(PROVIDED ENTRIES)
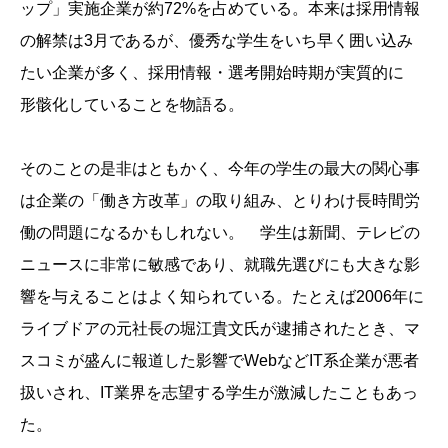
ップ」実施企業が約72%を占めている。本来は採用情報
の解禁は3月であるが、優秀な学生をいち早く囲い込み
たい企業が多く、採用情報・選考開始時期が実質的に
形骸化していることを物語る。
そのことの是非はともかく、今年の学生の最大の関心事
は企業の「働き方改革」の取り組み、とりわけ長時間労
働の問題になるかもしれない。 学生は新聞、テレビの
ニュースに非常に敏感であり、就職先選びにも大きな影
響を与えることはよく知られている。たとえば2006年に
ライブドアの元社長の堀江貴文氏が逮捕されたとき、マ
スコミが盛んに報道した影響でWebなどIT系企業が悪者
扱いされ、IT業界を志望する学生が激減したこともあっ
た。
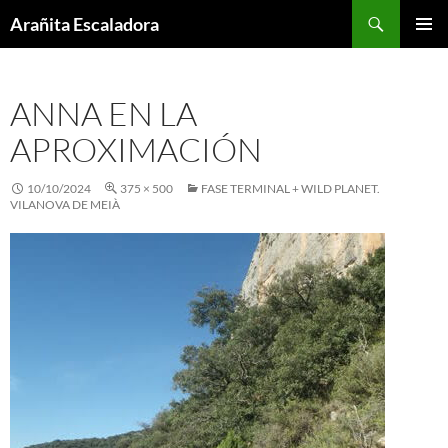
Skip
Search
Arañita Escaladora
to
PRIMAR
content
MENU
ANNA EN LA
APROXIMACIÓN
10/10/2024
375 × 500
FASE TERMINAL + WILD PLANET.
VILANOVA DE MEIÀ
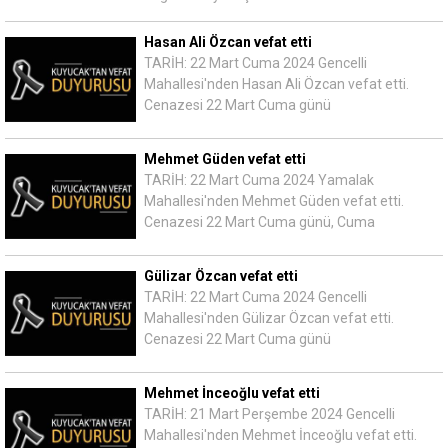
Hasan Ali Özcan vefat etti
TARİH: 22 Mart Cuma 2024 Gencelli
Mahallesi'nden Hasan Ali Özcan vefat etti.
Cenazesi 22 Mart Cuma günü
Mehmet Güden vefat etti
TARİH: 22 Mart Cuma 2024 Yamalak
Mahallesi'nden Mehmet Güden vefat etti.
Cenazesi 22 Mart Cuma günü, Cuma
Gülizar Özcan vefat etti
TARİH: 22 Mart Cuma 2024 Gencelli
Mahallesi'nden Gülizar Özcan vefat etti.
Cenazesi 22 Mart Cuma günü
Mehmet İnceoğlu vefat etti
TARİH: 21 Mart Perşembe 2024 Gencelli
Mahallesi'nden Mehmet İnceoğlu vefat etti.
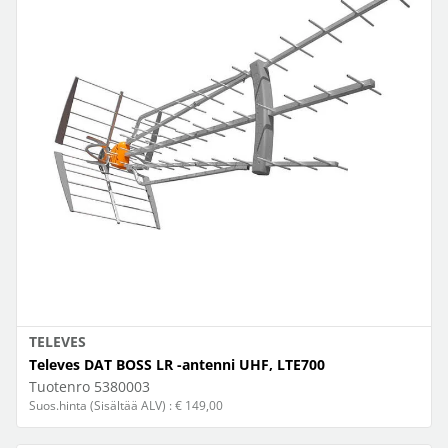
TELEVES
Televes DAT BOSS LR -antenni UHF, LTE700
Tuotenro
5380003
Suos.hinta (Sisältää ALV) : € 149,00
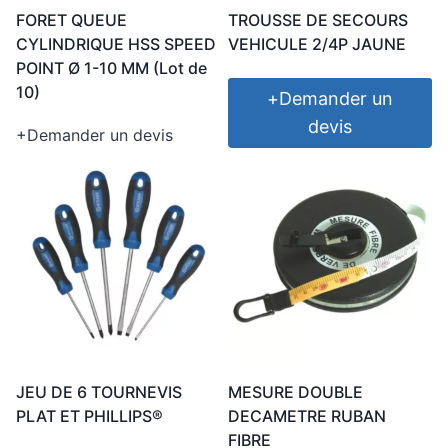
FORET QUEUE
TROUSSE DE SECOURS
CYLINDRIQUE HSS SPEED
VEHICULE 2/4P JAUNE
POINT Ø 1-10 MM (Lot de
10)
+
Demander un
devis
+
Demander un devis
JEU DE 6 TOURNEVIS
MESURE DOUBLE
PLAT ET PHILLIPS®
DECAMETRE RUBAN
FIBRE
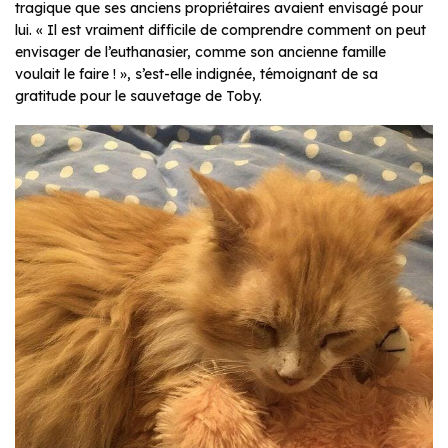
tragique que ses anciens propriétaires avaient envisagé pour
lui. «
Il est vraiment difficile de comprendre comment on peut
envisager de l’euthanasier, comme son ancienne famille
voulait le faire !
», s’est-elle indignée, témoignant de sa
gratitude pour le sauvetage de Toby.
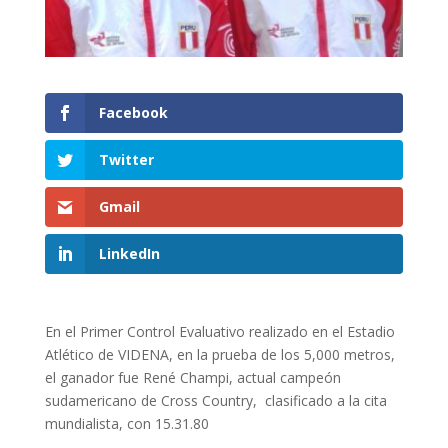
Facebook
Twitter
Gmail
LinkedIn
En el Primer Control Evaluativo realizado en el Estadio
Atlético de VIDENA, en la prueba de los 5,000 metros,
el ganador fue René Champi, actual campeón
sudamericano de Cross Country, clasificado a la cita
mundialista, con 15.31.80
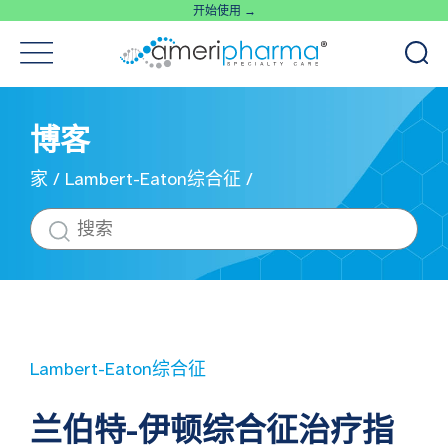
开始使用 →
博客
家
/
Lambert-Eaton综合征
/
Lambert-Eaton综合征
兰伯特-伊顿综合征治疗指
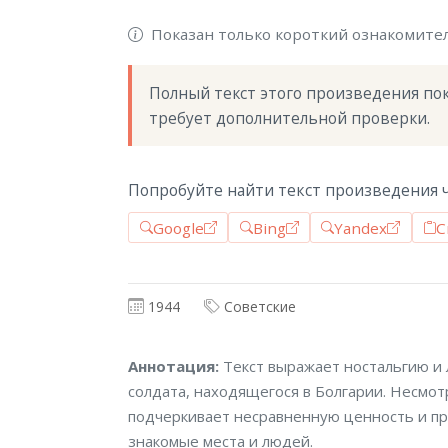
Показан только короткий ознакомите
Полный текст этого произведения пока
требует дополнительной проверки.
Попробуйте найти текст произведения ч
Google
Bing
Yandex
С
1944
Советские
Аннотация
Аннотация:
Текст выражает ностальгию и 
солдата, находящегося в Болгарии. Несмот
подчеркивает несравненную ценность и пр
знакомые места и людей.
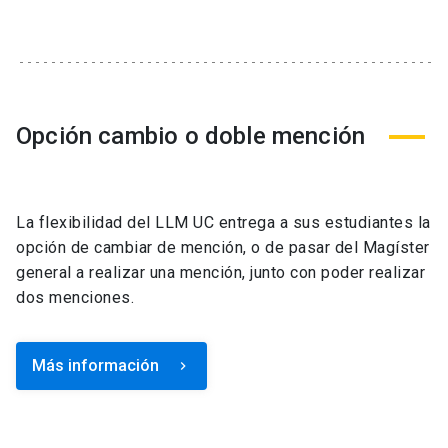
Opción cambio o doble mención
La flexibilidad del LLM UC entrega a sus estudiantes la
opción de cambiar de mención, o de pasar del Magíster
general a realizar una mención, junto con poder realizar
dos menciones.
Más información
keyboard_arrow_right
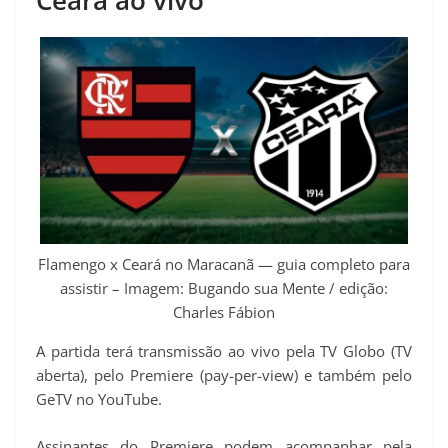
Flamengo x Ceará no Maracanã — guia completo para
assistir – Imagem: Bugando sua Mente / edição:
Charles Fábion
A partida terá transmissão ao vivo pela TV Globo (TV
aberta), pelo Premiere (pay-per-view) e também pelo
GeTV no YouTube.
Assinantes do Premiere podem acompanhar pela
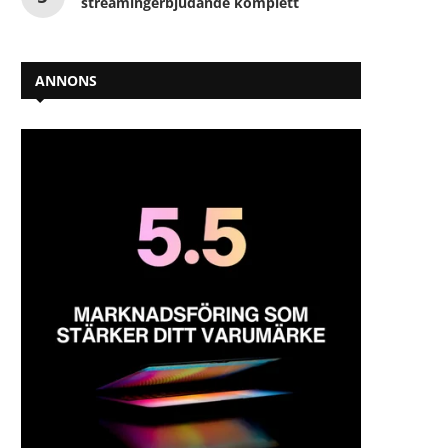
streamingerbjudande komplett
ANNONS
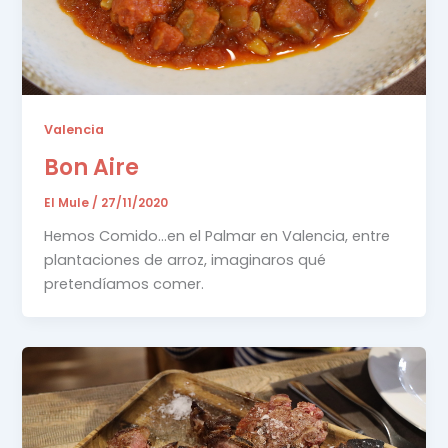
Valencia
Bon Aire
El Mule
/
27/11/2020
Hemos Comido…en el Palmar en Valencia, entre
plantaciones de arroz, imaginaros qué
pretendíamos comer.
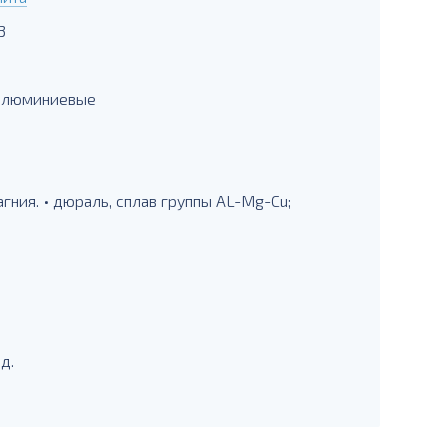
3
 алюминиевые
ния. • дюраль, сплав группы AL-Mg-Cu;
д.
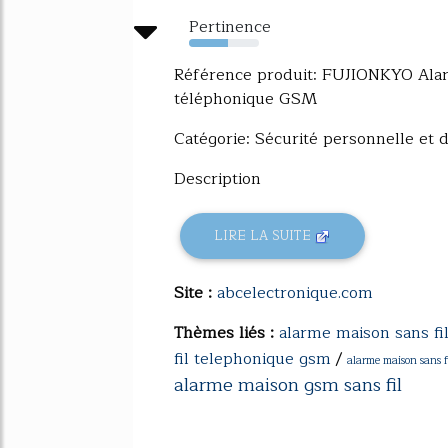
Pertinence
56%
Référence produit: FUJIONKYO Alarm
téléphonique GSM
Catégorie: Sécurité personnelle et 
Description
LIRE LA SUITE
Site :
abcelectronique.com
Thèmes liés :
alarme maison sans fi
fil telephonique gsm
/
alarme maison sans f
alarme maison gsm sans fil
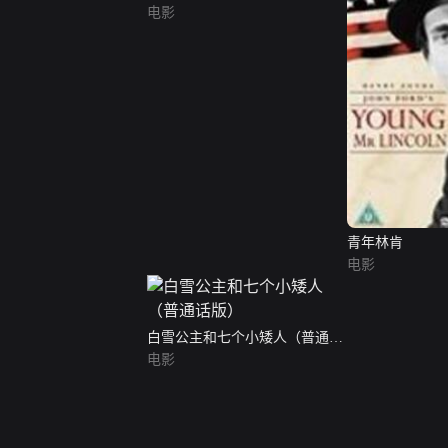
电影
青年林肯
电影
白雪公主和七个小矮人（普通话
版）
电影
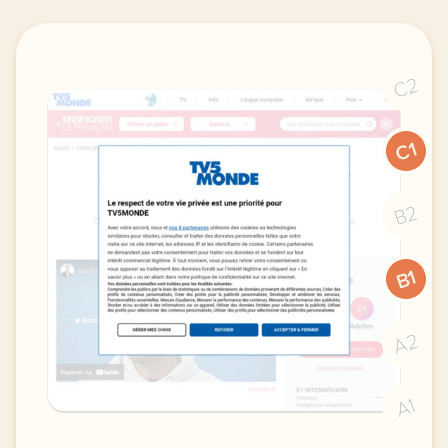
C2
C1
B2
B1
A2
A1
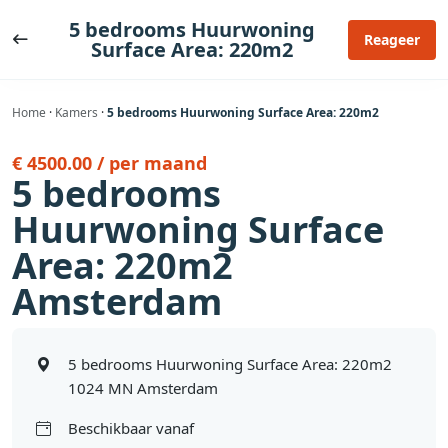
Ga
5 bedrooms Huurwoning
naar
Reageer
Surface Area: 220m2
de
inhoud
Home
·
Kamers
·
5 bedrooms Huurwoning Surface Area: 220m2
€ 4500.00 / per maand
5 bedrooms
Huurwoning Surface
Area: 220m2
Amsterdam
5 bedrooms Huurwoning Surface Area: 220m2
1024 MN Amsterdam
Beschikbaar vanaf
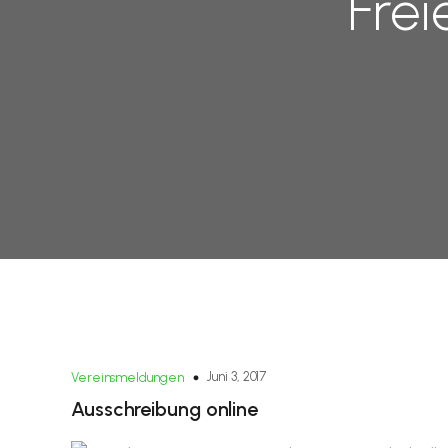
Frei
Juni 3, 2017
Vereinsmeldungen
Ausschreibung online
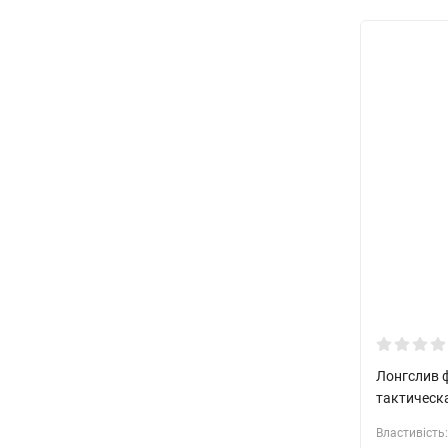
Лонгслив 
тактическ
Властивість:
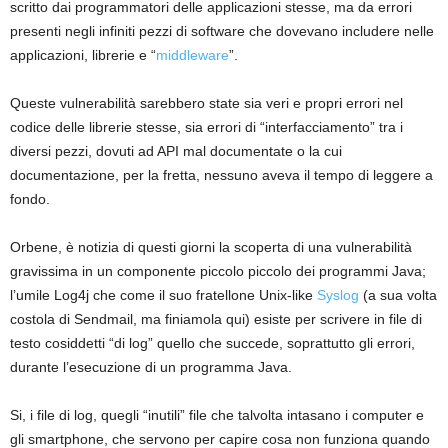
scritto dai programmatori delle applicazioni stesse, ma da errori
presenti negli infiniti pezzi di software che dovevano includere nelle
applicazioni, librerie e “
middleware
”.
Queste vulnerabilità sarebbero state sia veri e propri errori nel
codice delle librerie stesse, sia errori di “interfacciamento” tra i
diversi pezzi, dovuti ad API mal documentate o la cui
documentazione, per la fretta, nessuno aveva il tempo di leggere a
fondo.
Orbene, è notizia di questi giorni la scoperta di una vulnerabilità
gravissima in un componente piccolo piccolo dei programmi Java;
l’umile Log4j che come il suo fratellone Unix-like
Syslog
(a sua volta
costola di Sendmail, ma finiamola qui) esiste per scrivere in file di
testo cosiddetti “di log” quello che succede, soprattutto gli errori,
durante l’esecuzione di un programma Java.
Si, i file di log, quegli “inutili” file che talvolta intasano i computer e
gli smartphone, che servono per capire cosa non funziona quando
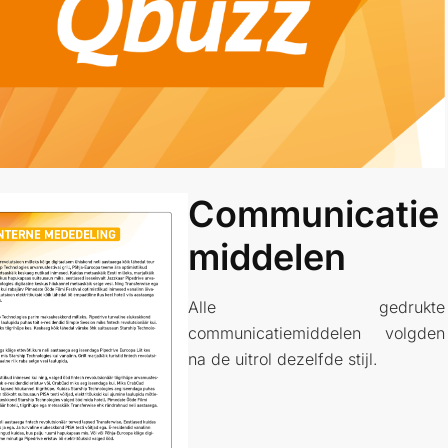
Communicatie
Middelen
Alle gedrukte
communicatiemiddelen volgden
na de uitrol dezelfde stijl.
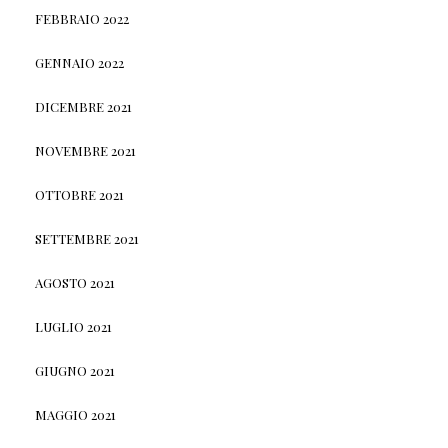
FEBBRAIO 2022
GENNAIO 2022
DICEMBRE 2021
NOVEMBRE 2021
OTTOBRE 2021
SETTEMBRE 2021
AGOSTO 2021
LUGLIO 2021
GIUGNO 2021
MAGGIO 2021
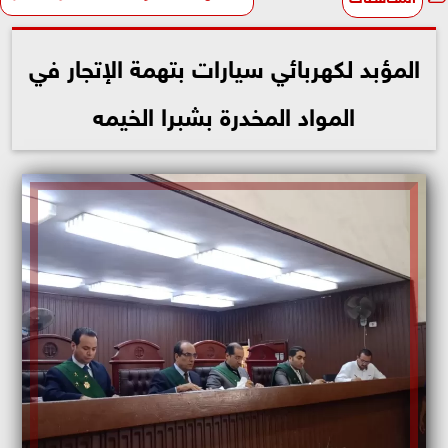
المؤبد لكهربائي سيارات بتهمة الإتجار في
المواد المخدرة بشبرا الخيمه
(End PROVIDED ENTRIES)
WORK TO COMPLETE :: Copy out the text under each of the entries above, word for word and line for line, leaving out the pictures.

OUTPUT ::
ップ」実施企業が約72%を占めている。本来は採用情報
の解禁は3月であるが、優秀な学生をいち早く囲い込み
たい企業が多く、採用情報・選考開始時期が実質的に
形骸化していることを物語る。
そのことの是非はともかく、今年の学生の最大の関心事
は企業の「働き方改革」の取り組み、とりわけ長時間労
働の問題になるかもしれない。 学生は新聞、テレビの
ニュースに非常に敏感であり、就職先選びにも大きな影
響を与えることはよく知られている。たとえば2006年に
ライブドアの元社長の堀江貴文氏が逮捕されたとき、マ
スコミが盛んに報道した影響でWebなどIT系企業が悪者
扱いされ、IT業界を志望する学生が激減したこともあっ
た。
Skip
Search
Arañita Escaladora
to
PRIMAR
content
MENU
ANNA EN LA
APROXIMACIÓN
10/10/2024
375 × 500
FASE TERMINAL + WILD PLANET.
VILANOVA DE MEIÀ
Hasan Ali Özcan vefat etti
TARİH: 22 Mart Cuma 2024 Gencelli
Mahallesi'nden Hasan Ali Özcan vefat etti.
Cenazesi 22 Mart Cuma günü
Mehmet Güden vefat etti
TARİH: 22 Mart Cuma 2024 Yamalak
Mahallesi'nden Mehmet Güden vefat etti.
Cenazesi 22 Mart Cuma günü, Cuma
Gülizar Özcan vefat etti
TARİH: 22 Mart Cuma 2024 Gencelli
Mahallesi'nden Gülizar Özcan vefat etti.
Cenazesi 22 Mart Cuma günü
Mehmet İnceoğlu vefat etti
TARİH: 21 Mart Perşembe 2024 Gencelli
Mahallesi'nden Mehmet İnceoğlu vefat etti.
TELEVES
Televes DAT BOSS LR -antenni UHF, LTE700
Tuotenro
5380003
Suos.hinta (Sisältää ALV) : € 149,00
FORET QUEUE
TROUSSE DE SECOURS
CYLINDRIQUE HSS SPEED
VEHICULE 2/4P JAUNE
POINT Ø 1-10 MM (Lot de
10)
+
Demander un
devis
+
Demander un devis
JEU DE 6 TOURNEVIS
MESURE DOUBLE
PLAT ET PHILLIPS®
DECAMETRE RUBAN
FIBRE
tragique que ses anciens propriétaires avaient envisagé pour
lui. «
Il est vraiment difficile de comprendre comment on peut
envisager de l’euthanasier, comme son ancienne famille
voulait le faire !
», s’est-elle indignée, témoignant de sa
gratitude pour le sauvetage de Toby.
Facebook
Twitter
Gmail
LinkedIn
En el Primer Control Evaluativo realizado en el Estadio
Atlético de VIDENA, en la prueba de los 5,000 metros,
el ganador fue René Champi, actual campeón
sudamericano de Cross Country, clasificado a la cita
mundialista, con 15.31.80
开始使用 →
博客
家
/
Lambert-Eaton综合征
/
Lambert-Eaton综合征
兰伯特-伊顿综合征治疗指
Показан только короткий ознакомите
Полный текст этого произведения пока
требует дополнительной проверки.
Попробуйте найти текст произведения ч
Google
Bing
Yandex
С
1944
Советские
Аннотация
Аннотация:
Текст выражает ностальгию и 
солдата, находящегося в Болгарии. Несмот
подчеркивает несравненную ценность и пр
знакомые места и людей.
Opción cambio o doble mención
La flexibilidad del LLM UC entrega a sus estudiantes la
opción de cambiar de mención, o de pasar del Magíster
general a realizar una mención, junto con poder realizar
dos menciones.
Más información
keyboard_arrow_right
Flamengo x Ceará no Maracanã — guia completo para
assistir – Imagem: Bugando sua Mente / edição:
Charles Fábion
A partida terá transmissão ao vivo pela TV Globo (TV
aberta), pelo Premiere (pay-per-view) e também pelo
GeTV no YouTube.
Assinantes do Premiere podem acompanhar pela
streamingerbjudande komplett
ANNONS
Valencia
Bon Aire
El Mule
/
27/11/2020
Hemos Comido…en el Palmar en Valencia, entre
plantaciones de arroz, imaginaros qué
pretendíamos comer.
3
 алюминиевые
ния. • дюраль, сплав группы AL-Mg-Cu;
д.
Pertinence
56%
Référence produit: FUJIONKYO Alarm
téléphonique GSM
Catégorie: Sécurité personnelle et 
Description
LIRE LA SUITE
Site :
abcelectronique.com
Thèmes liés :
alarme maison sans fi
fil telephonique gsm
/
alarme maison sans f
alarme maison gsm sans fil
电影
青年林肯
电影
白雪公主和七个小矮人（普通话
版）
电影
C2
C1
B2
B1
A2
A1
Ga
5 bedrooms Huurwoning
naar
Reageer
Surface Area: 220m2
de
inhoud
Home
·
Kamers
·
5 bedrooms Huurwoning Surface Area: 220m2
€ 4500.00 / per maand
5 bedrooms
Huurwoning Surface
Area: 220m2
Amsterdam
5 bedrooms Huurwoning Surface Area: 220m2
1024 MN Amsterdam
Beschikbaar vanaf
Frei
Juni 3, 2017
Vereinsmeldungen
Ausschreibung online
Лонгслив 
тактическ
Властивість:
scritto dai programmatori delle applicazioni stesse, ma da errori
presenti negli infiniti pezzi di software che dovevano includere nelle
applicazioni, librerie e “
middleware
”.
Queste vulnerabilità sarebbero state sia veri e propri errori nel
codice delle librerie stesse, sia errori di “interfacciamento” tra i
diversi pezzi, dovuti ad API mal documentate o la cui
documentazione, per la fretta, nessuno aveva il tempo di leggere a
fondo.
Orbene, è notizia di questi giorni la scoperta di una vulnerabilità
gravissima in un componente piccolo piccolo dei programmi Java;
l’umile Log4j che come il suo fratellone Unix-like
Syslog
(a sua volta
costola di Sendmail, ma finiamola qui) esiste per scrivere in file di
testo cosiddetti “di log” quello che succede, soprattutto gli errori,
durante l’esecuzione di un programma Java.
Si, i file di log, quegli “inutili” file che talvolta intasano i computer e
gli smartphone, che servono per capire cosa non funziona quando
Communicatie
Middelen
Alle gedrukte
communicatiemiddelen volgden
na de uitrol dezelfde stijl.
FEBBRAIO 2022
GENNAIO 2022
DICEMBRE 2021
NOVEMBRE 2021
OTTOBRE 2021
SETTEMBRE 2021
AGOSTO 2021
LUGLIO 2021
GIUGNO 2021
MAGGIO 2021
المؤبد لكهربائي سيارات بتهمة الإتجار في
المواد المخدرة بشبرا الخيمه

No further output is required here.